35 Examples of assistance that cannot reasonably have a value placed upon them are free technical or marketing advice and the provision of guarantees. An example of assistance that cannot be distinguished from the normal trading transactions of the entity is a government procurement policy that is responsible for a portion of the entity’s sales. The existence of the benefit might be unquestioned but any attempt to segregate the trading activities from government assistance could well be arbitrary.
36 The significance of the benefit in the above examples may be such that disclosure of the nature, extent and duration of the assistance is necessary in order that the financial statements may not be misleading.
38 In this Standard, government assistance does not include the provision of infrastructure by improvement to the general transport and communication network and the supply of improved facilities such as irrigation or water reticulation which is available on an ongoing indeterminate basis for the benefit of an entire local community.
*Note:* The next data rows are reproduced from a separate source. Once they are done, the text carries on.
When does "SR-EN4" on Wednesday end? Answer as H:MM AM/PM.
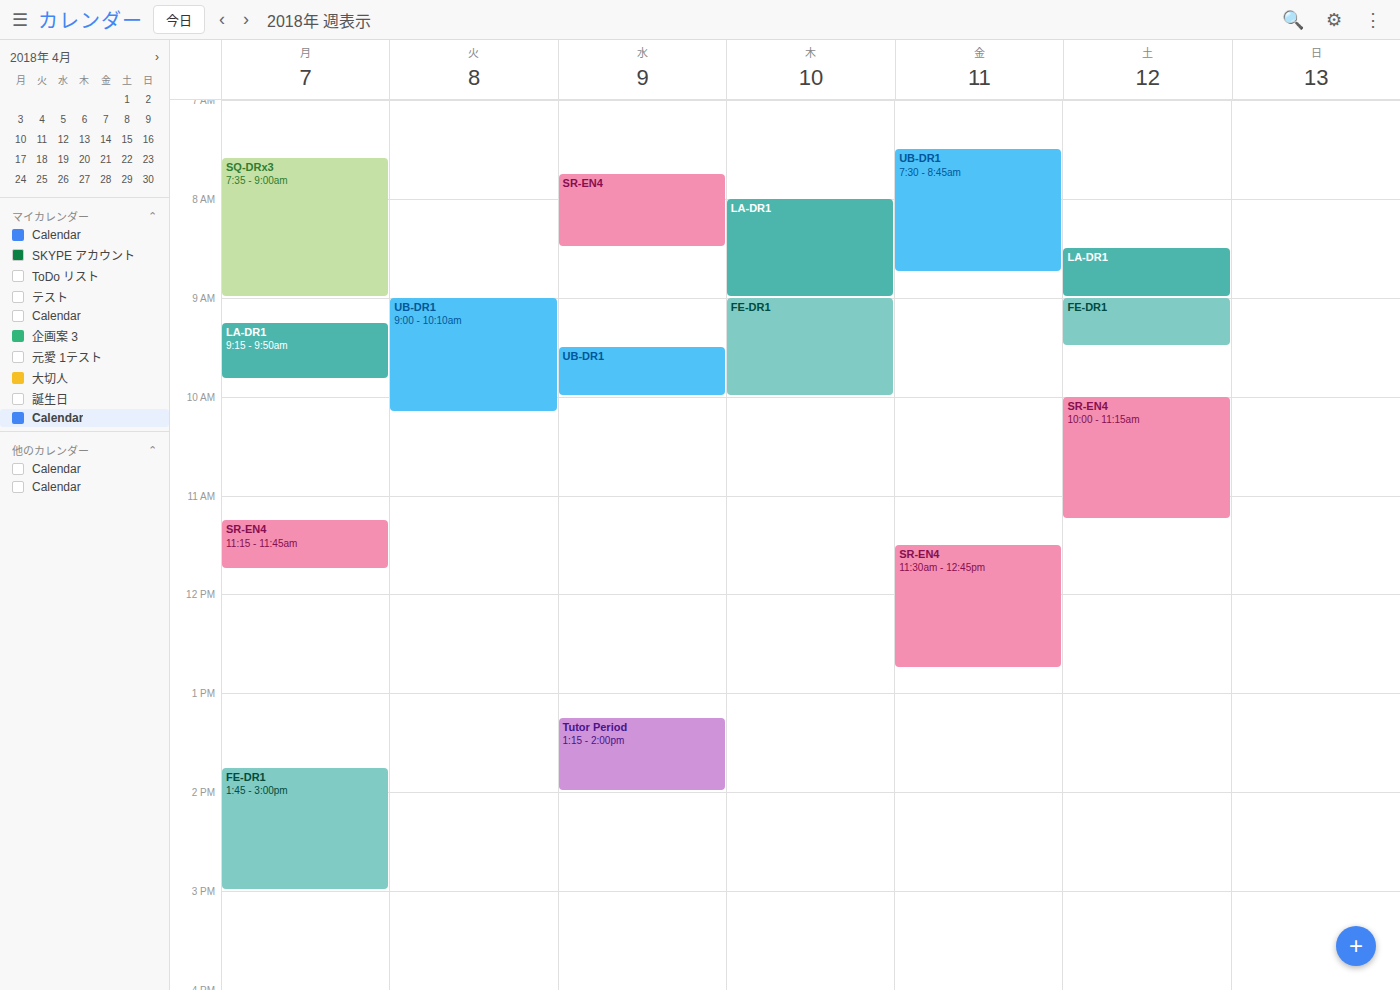
8:30 AMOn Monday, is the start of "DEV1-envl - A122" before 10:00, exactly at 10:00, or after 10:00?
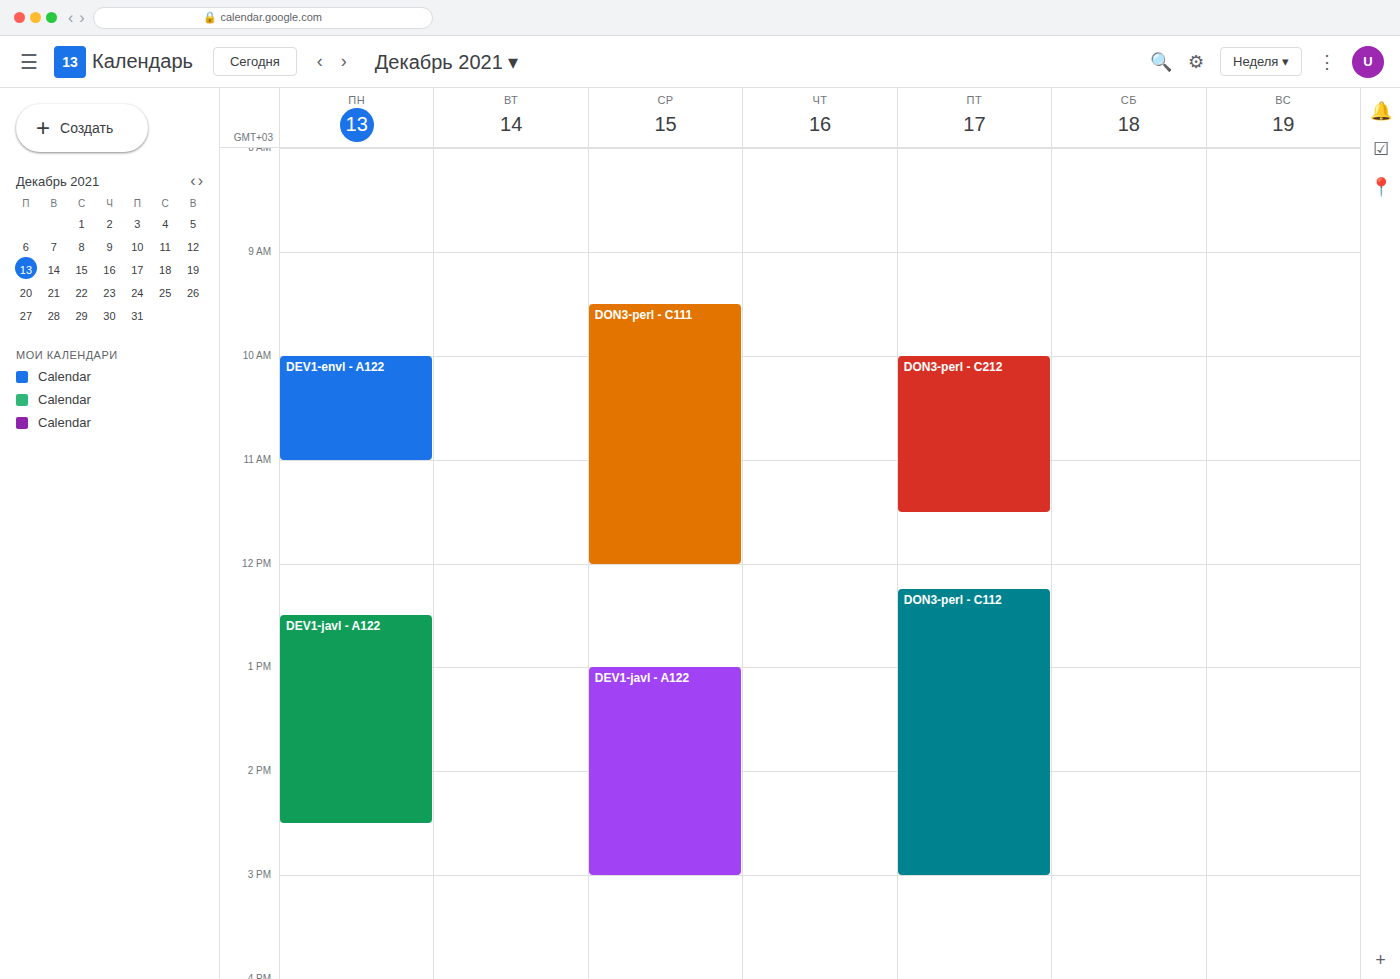
10:00 -- exactly at 10:00, on the 10:00 line."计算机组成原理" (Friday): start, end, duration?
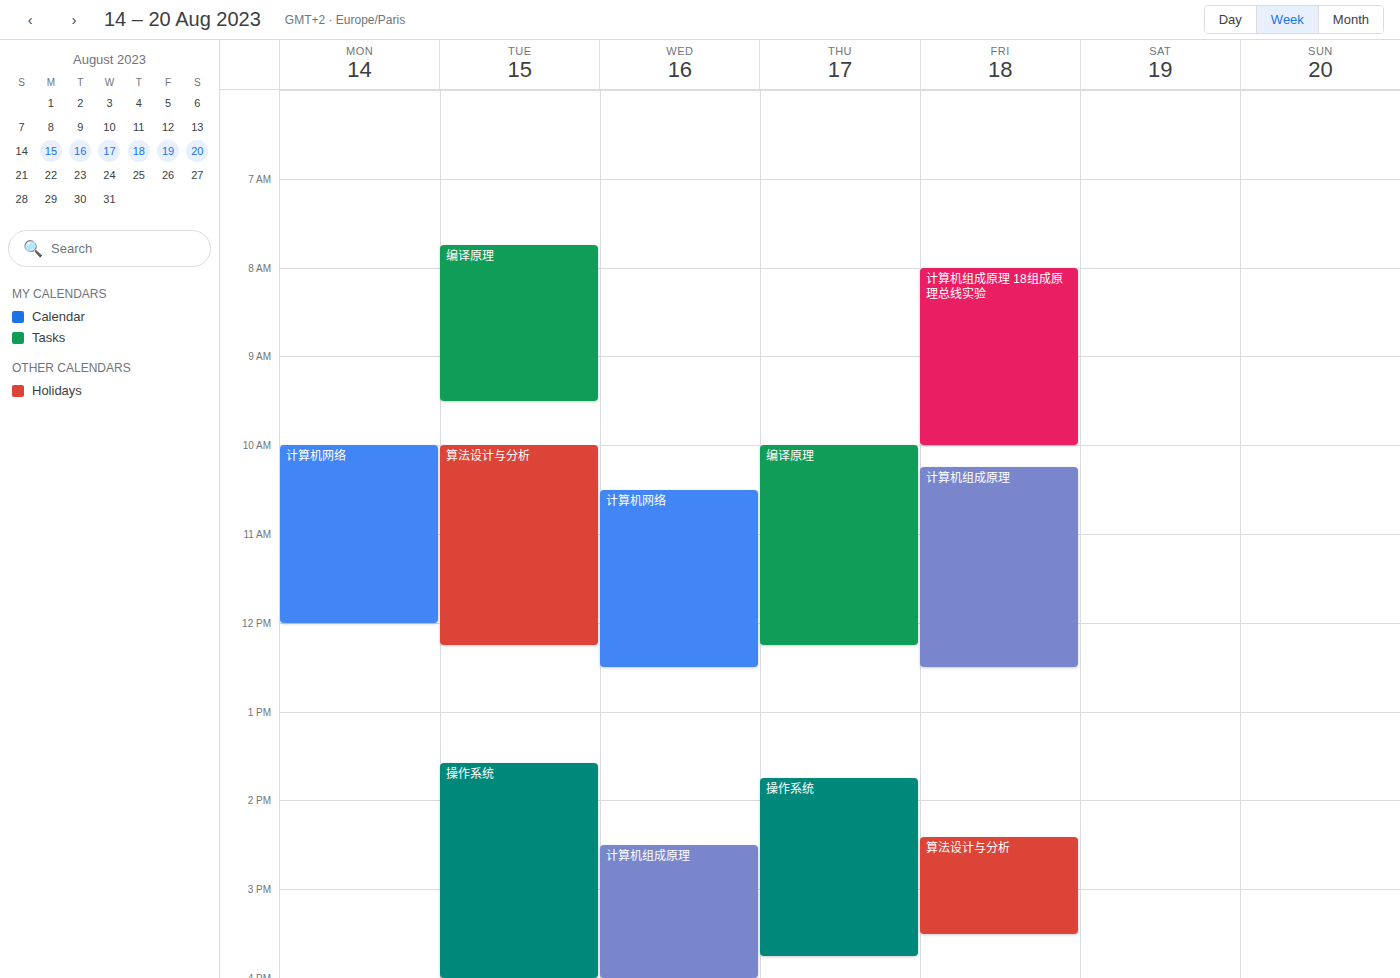
10:15 AM to 12:30 PM, 2 hours 15 minutes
39 The following matters shall be disclosed:
- the accounting policy adopted for government grants, including the methods of presentation adopted in the financial statements;
- the nature and extent of government grants recognised in the financial statements and an indication of other forms of government assistance from which the entity has directly benefited; and
- unfulfilled conditions and other contingencies attaching to government assistance that has been recognised.